Effingham Industrial Development Authority members have found a report on possibilities for the Research Forest Tract much to their liking.
The University of Georgia’s Center for Community Design and Preservation had a team of landscape architects and historic preservationists comb through the sprawling tract and across Effingham County in early October. They presented preliminary findings at the end of their stay in Effingham County and delivered a final report last month.
“There is some good information in there,” IDA CEO John Henry said. “I thought they did a great job. They brought some things to my attention I wasn’t aware of.”
In their analysis, the charrette team said Effingham’s proximity to Savannah was both a blessing and a curse.
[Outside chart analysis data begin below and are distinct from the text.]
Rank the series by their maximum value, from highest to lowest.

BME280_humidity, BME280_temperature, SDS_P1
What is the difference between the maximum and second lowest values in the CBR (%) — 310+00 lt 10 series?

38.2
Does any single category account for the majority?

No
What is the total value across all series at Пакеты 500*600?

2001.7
They called being so close to Savannah’s ports and its economic influence a blessing but that same proximity also draws people from Effingham into Savannah for its amenities.
The design team said Effingham should not try to emulate Savannah but should focus on what makes Effingham unique and appealing.
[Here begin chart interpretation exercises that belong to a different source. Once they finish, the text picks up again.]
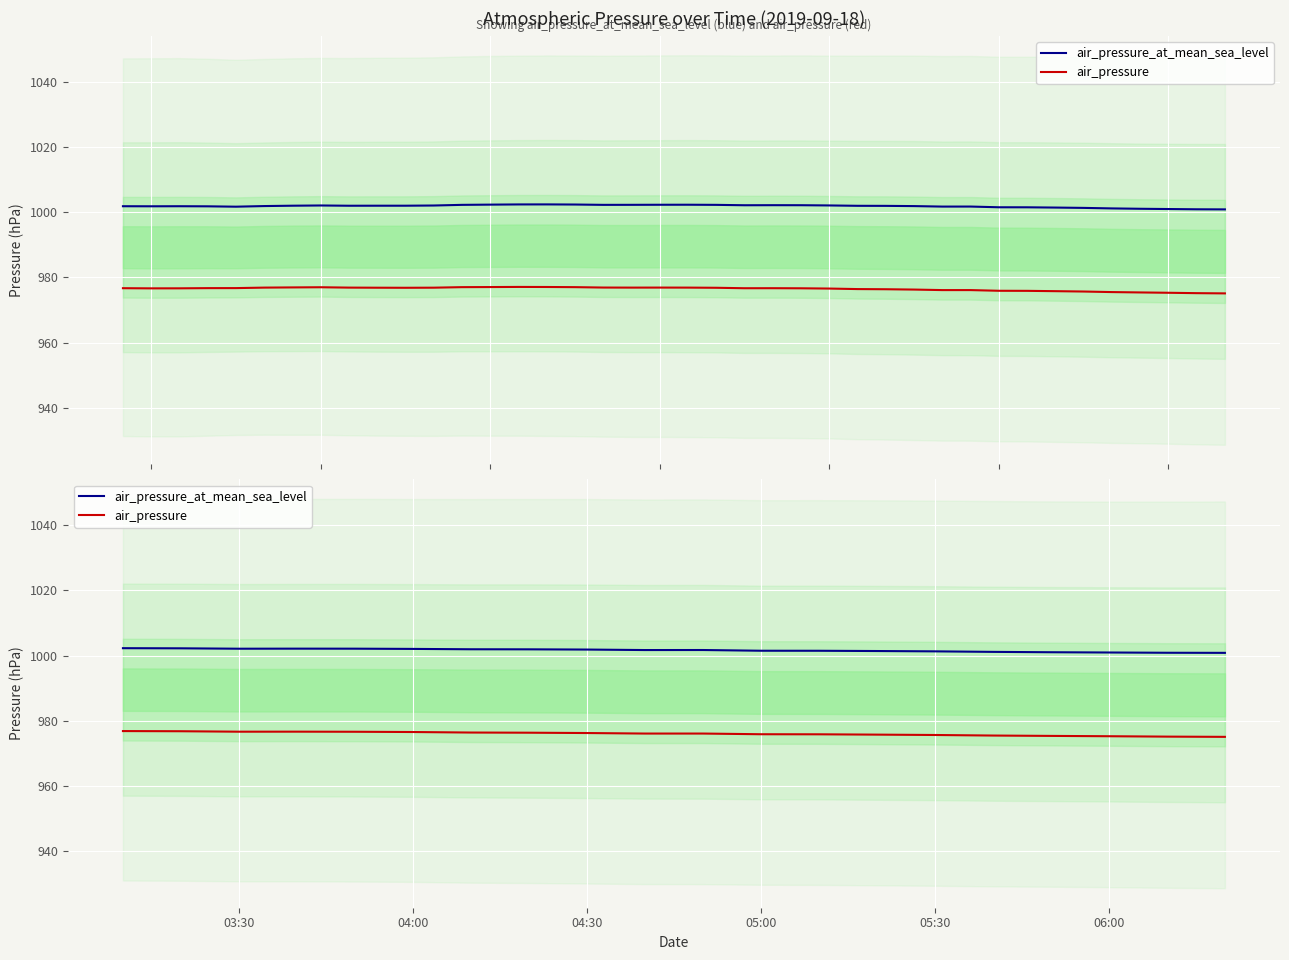

True or false: air_pressure_at_mean_sea_level and air_pressure intersect in this chart.

False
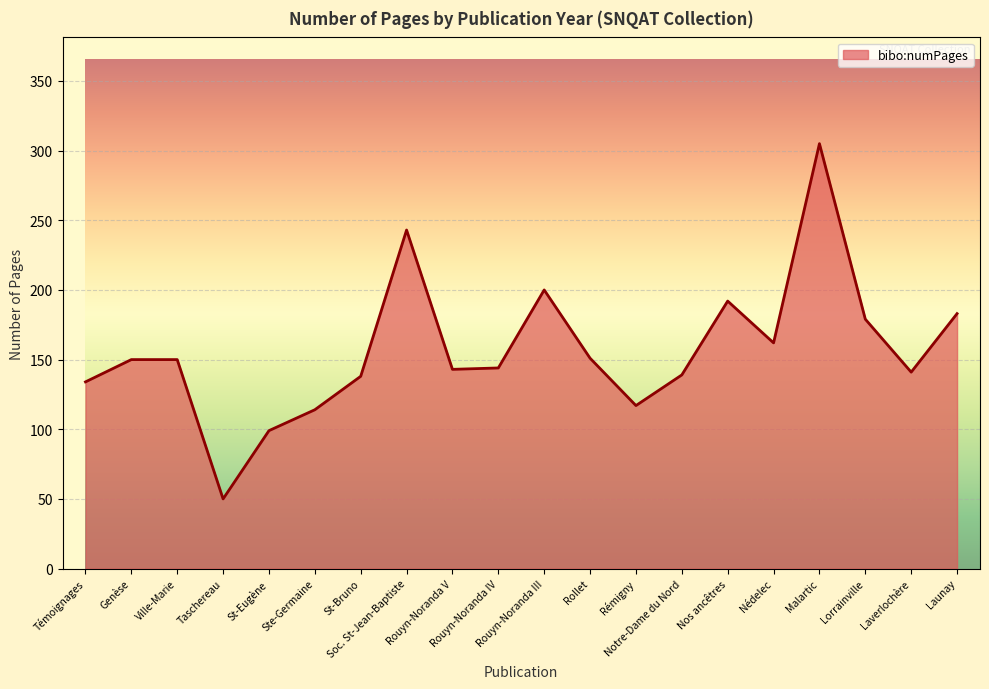

True or false: there are more than 2 points higher than both neighbors.

True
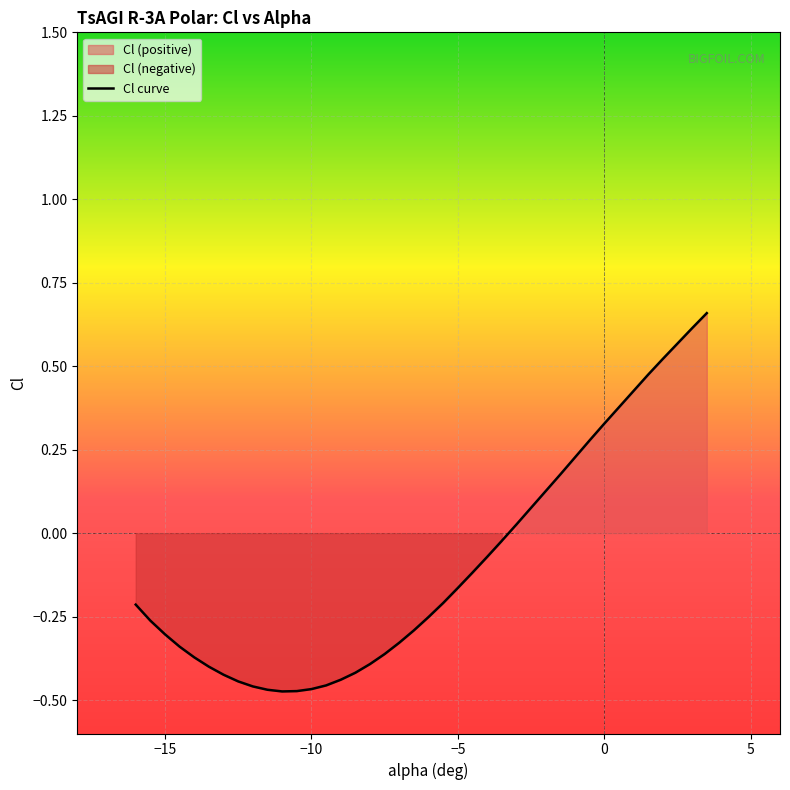

How many values are below zero?

26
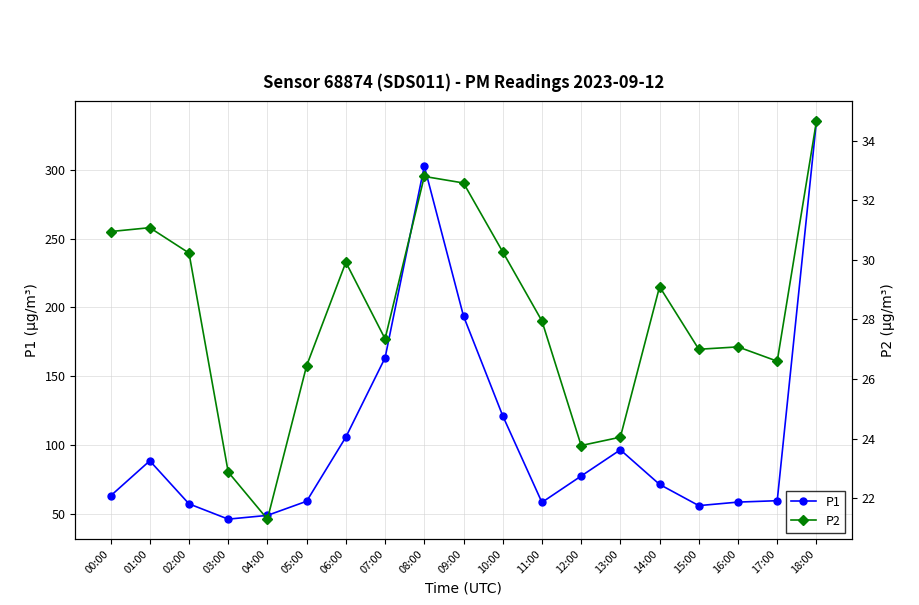

List the series in order of their overall mean, highest first.

P1, P2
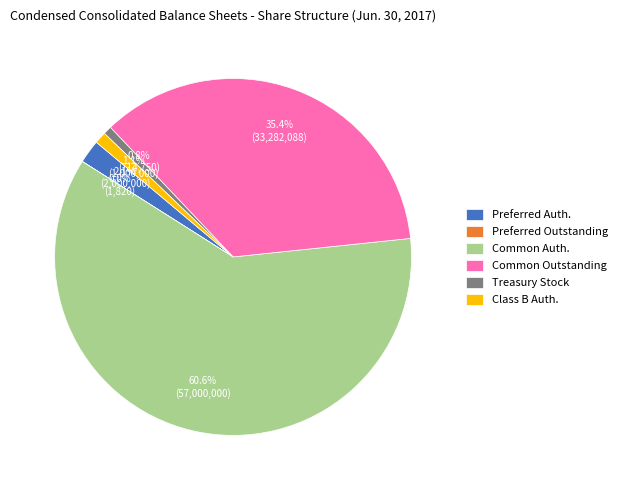

Between Preferred Auth. and Common Outstanding, which is larger?

Common Outstanding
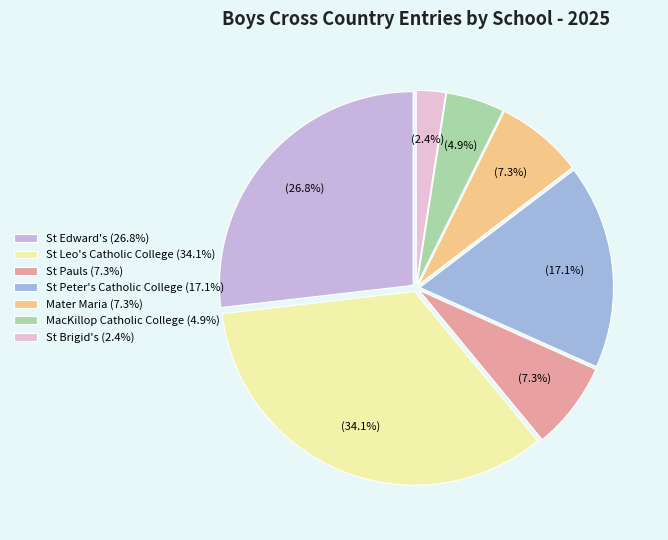

Which category has the biggest portion of the pie?

St Leo's Catholic College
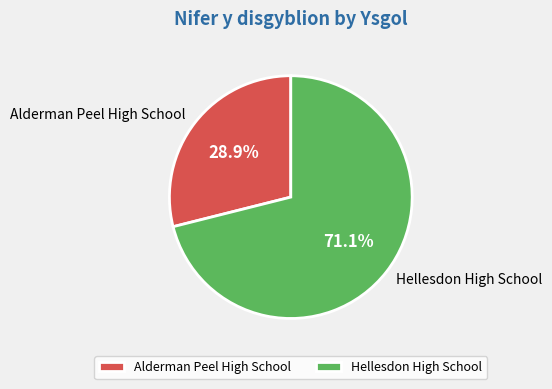

To the nearest percent, what is the difference between the largest and smallest slice percentages?

42%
In their report, the design charrette team said that while Effingham County is a great place to buy a house and send kids to school, it loses most of its workforce each day to Savannah and Chatham County and has a deficit of recreational opportunities for residents to participate in when they are at home.
The IDA has plans to set aside from 15 percent to 20 percent of the Research Forest Tract for potential recreation uses, centered around the natural wetlands and potential ponds that need to be dug.
“It is not a development guide,” Henry said. “There are some good ideas and some good out of the box ideas. They show how to approach it not from an industrial development side but from a people friendly side.”
The charrette team also called for the entrance into the tract to appear more like a coastal parkway than as intensive development, allowing access for trucks and cars.
The group also looked at where best to place such sectors as heavy industrial, light industrial, commercial and professional zones. They also discussed potential appearances for a possible nature trail and a retreat/conference center.
“All this information expresses what our original thoughts were,” said IDA board member Rose Harvey.
“It stretches our imaginations a little bit,” added IDA member David Carter.
Henry noted that the study was not a master plan but a collection of suggestions for the Research Forest Tract but was glad to have it in hand before any serious discussions with a land planner commence.